For college students, sleep is rarely a priority.
And on Friday, about 70 students at the College will put their insomniac mettle to the test during WIRED, a 24-hour theater festival in which students write, rehearse and perform six original plays.
The event culminates in a performance of all six plays on Saturday at 8 p.m. in the Travers-Wolfe main lounge.
This year, WIRED is sponsored by three campus organizations: All College Theatre (ACT), Inter-Greek Council (IGC) and ink. Each organization is represented by an arbiter, who casts his or her vote for best overall play, best writing in a play and best acting in a play.
This year’s arbiters are James Van Strander, junior philosophy major representing ACT, Bethany Allinder, senior English major representing ink, and Gabe Alonso, junior business administration/marketing major representing IGC.

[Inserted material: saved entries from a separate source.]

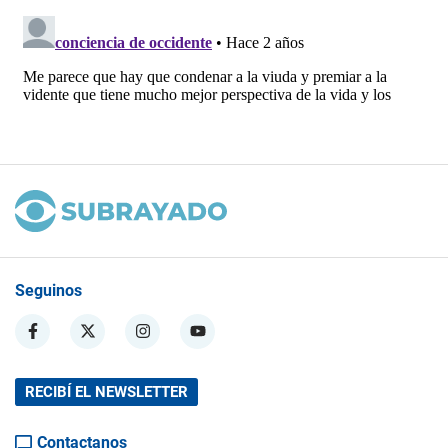
Seguinos
RECIBÍ EL NEWSLETTER
Contactanos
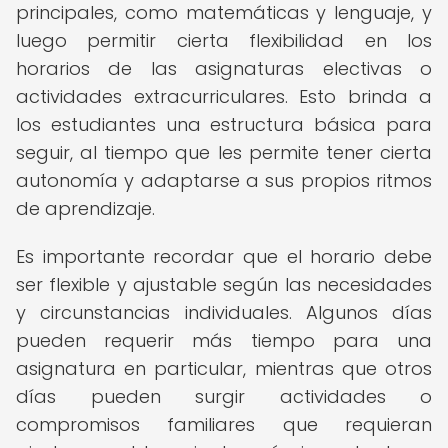
principales, como matemáticas y lenguaje, y
luego permitir cierta flexibilidad en los
horarios de las asignaturas electivas o
actividades extracurriculares. Esto brinda a
los estudiantes una estructura básica para
seguir, al tiempo que les permite tener cierta
autonomía y adaptarse a sus propios ritmos
de aprendizaje.
Es importante recordar que el horario debe
ser flexible y ajustable según las necesidades
y circunstancias individuales. Algunos días
pueden requerir más tiempo para una
asignatura en particular, mientras que otros
días pueden surgir actividades o
compromisos familiares que requieran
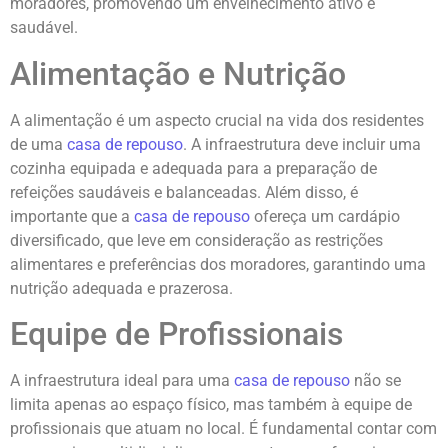
moradores, promovendo um envelhecimento ativo e
saudável.
Alimentação e Nutrição
A alimentação é um aspecto crucial na vida dos residentes
de uma
casa de repouso
. A infraestrutura deve incluir uma
cozinha equipada e adequada para a preparação de
refeições saudáveis e balanceadas. Além disso, é
importante que a
casa de repouso
ofereça um cardápio
diversificado, que leve em consideração as restrições
alimentares e preferências dos moradores, garantindo uma
nutrição adequada e prazerosa.
Equipe de Profissionais
A infraestrutura ideal para uma
casa de repouso
não se
limita apenas ao espaço físico, mas também à equipe de
profissionais que atuam no local. É fundamental contar com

If WIRED sounds unique for this area, that’s because it is. “We are the only people in New Jersey to be doing anything like this,” Allinder said.
WIRED first appeared at the College in March 2004, and has been performed annually ever since. This year, close to 40 actors, 12 playwrights, six directors and six production assistants are expected to participate.
While applications for actors, directors and playwrights were due on Sunday, there is still a need for production assistants.
“We can’t have enough,” Allinder said. “And there is no prior experience necessary.”
Even with no prerequisite experience, an impending deadline, few resources and no sleep, WIRED has managed to produce many high-quality productions.
“You’d be surprised at the quality of the writing that comes out of this,” Allinder said. “Entire plays come from $30 worth of props.”
With many students still settling into the swing of the new semester, it is easy to question the timing of the event. But the start of the semester is one of the few times students at the College are not bogged down with homework and other events.
“Let’s face it, January is a dead month,” Allinder said. “It’s perfect because WIRED requires so much sustained energy.”
Though WIRED is a lot of work in a very short amount of time, the experience is worth it for its participants.
“The amazing randomness of the whole 24 hours,” Allinder said. “It is an experience like none other.”